- **WHAT YOU WILL DO**:
A – Answer these questions from the 1920 South American Championship article:
(i) At which venue was the tournament played?
(ii) What technique is Ramón Unzaga Asla recognized as having created?
(iii) On what date was CONMEBOL founded?
B – Please write the next part of the 1920 South American Championship article, picking up after its final sentence.

- **SUPPLIED TEXT**:
*****

1920 South American Championship

Tournament details
- Host country: Chile
- Dates: 11–26 September 1920
- Teams: 4
- Venue(s): Estadio Valparaiso Sporting Club, Viña del Mar

Final positions
- Champions: Uruguay (3rd title)
- Runners-up: Argentina
- Third place: Brazil
- Fourth place: Chile

Tournament statistics
- Matches played: 6
- Goals scored: 16 (2.67 per match)
- Top scorer(s): José Pérez Ángel Romano (3 goals each)

= 1920 South American Championship =

Football tournament

The 1920 South American Championship (Campeonato Sudamericano 1920, Campeonato Sul-Americano de 1920) was the fourth international association football championship for members of the Confederación Sudamericana de Fútbol (CONMEBOL). Hosted by Chile, the competition ran from 11–26 September 1920 and was contested by the national teams of Argentina, Brazil, Chile and Uruguay.

During the competition, Brazil lost heavily to Uruguay 6–0. It would remain the team's largest defeat until it was equalled by a 7–1 loss to Germany at the 2014 FIFA World Cup.

In the final round of matches of the round-robin tournament, Uruguay defeated 2–1 to win the championships for the third time.

The tournament is also notable for the participation of Chilean defender Ramón Unzaga Asla, who is recognized across sports historiography as the creator of the bicycle kick. During the competition, Unzaga executed his signature acrobatic maneuver on several occasions. His unprecedented displays of the technique captivated both the attendees and the international sports press.

==Background==
In 1910, the Asociación del Fútbol Argentino (AFA) organised a tournament to mark the 100th anniversary of the May Revolution. The Copa Centenario Revolución de Mayo was contested by the national teams of Argentina, Chile and Uruguay and is considered to be a precursor to the South American Championship. Six years later, the AFA organised a second tournament, this time to celebrate the centenary of the Argentine Declaration of Independence. Alongside the three who had contested the Copa Centenario Revolución de Mayo, Brazil were invited to compete and the South American Championship was born. During the competition, the four associations of the competing teams met on 9 July 1916 and founded the Confederación Sudamericana de Fútbol (CONMEBOL).

Brazil were the defending champions having won the 1919 edition after defeating Uruguay 1–0 after extra time in the championship play-off. Uruguay were the most successful team in the history of the competition having won the first two editions.

*****

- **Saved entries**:
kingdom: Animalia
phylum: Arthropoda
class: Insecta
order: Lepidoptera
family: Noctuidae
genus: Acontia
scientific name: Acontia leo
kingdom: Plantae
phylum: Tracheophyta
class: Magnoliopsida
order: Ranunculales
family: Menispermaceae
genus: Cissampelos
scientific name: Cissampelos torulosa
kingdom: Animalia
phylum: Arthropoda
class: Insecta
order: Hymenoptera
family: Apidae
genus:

*****

- **OUTPUTS BY TASK**:
A –
(i) Estadio Valparaiso Sporting Club, Viña del Mar
(ii) The bicycle kick
(iii) 9 July 1916

B –
==Format==
The tournament was played as a round-robin where each team would play all of the others once. The winner would be decided by the total number of points obtained across all matches played.

===Participants===
- ARG
- BRA
- CHI
- URU

==Venue==
All matches were held at the Estadio Valparaiso Sporting Club in Viña del Mar.

| Viña del Mar |
|---|
| Estadio Valparaiso Sporting Club |
| Viña del Mar |

==Summary==
The competition began on 11 September when defending champions Brazil defeated hosts Chile 1–0. The following day, Uruguay and Argentina drew 1–1. On 18 September, Brazil experienced their biggest ever defeat, losing 6–0 to Uruguay – a result which would not be equalled for 94 years when they lost 7–1 against Germany at the 2014 FIFA World Cup.

On 20 September, Argentina drew 1–1 with Chile. Five days later, Argentina defeated Brazil 2–0 to go top of the table with just one game left to be played. However, on 26 September Uruguay defeated Chile 2–1 in the final match to move top of the table and win the competition for the third time.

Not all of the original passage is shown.